** What you will do **
Nothing but the lines from the one containing "nose: (317, 274)" through the end of the data below should appear in the answer, each exact and free of pictures.

** Given information **
= = = = =

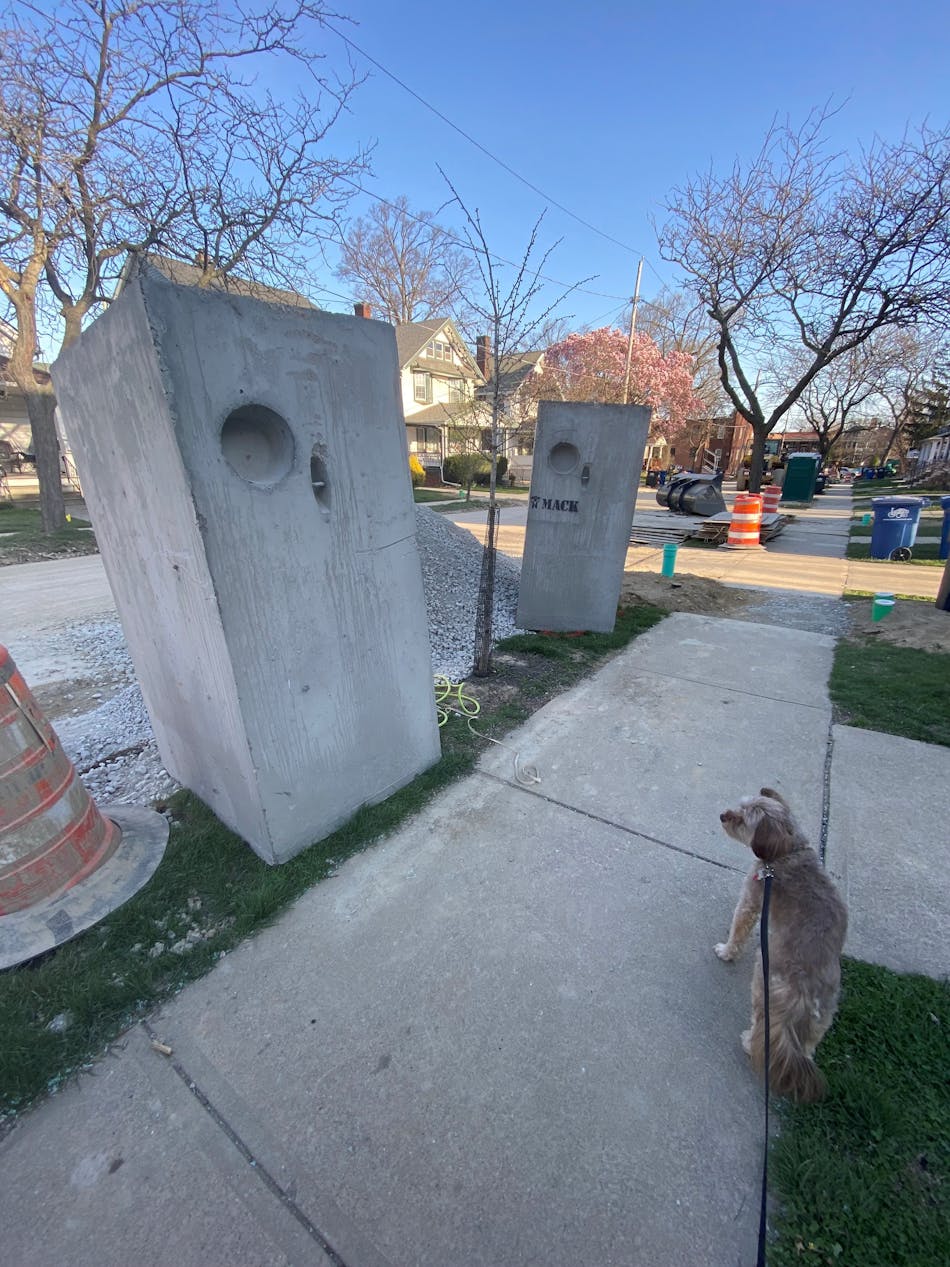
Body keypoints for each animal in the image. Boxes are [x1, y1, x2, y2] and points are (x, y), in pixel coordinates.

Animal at [714, 785, 846, 1104]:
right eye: (741, 805)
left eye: (742, 819)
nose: (723, 815)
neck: (786, 851)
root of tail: (806, 990)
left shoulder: (751, 899)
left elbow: (739, 929)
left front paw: (726, 951)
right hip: (822, 1020)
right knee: (805, 1049)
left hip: (763, 988)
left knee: (763, 1028)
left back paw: (749, 1043)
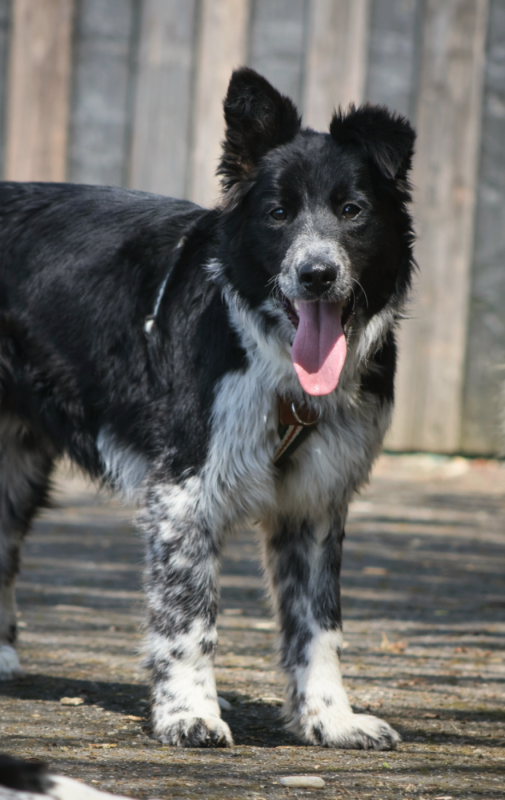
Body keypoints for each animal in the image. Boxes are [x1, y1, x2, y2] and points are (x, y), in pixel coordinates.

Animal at [0, 67, 415, 750]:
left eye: (352, 211)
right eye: (278, 214)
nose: (317, 274)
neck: (277, 369)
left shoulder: (315, 501)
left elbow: (318, 624)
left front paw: (330, 718)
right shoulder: (182, 494)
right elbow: (188, 616)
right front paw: (189, 713)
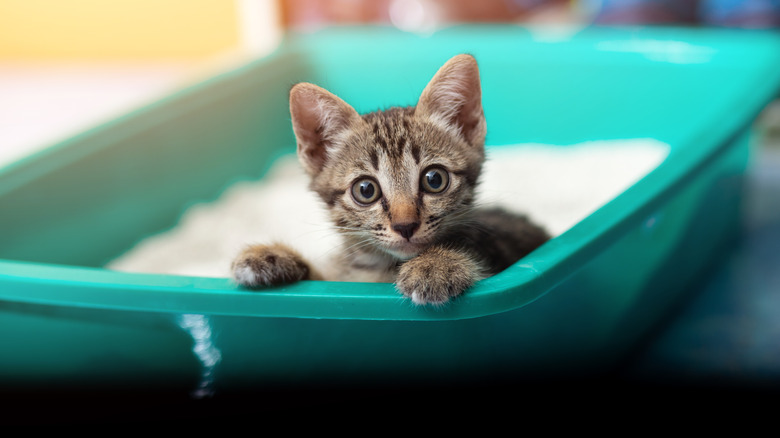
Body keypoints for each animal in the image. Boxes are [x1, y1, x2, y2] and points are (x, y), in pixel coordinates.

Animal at [230, 54, 548, 304]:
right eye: (365, 189)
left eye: (434, 179)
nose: (405, 226)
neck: (383, 269)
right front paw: (272, 256)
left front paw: (436, 264)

= = = = =

** Output **
nose: (317, 274)
neck: (277, 369)
left shoulder: (315, 501)
left elbow: (318, 624)
left front paw: (330, 718)
right shoulder: (182, 494)
right elbow: (188, 616)
right front paw: (189, 713)
Body keypoints for each animal in the image. Boxes are [x1, y1, x2, y2] and points are (x, y), in pixel coordinates.

Animal at [230, 54, 548, 304]:
right eye: (365, 189)
left eye: (434, 179)
nose: (405, 226)
neck: (383, 269)
right front paw: (272, 256)
left front paw: (436, 264)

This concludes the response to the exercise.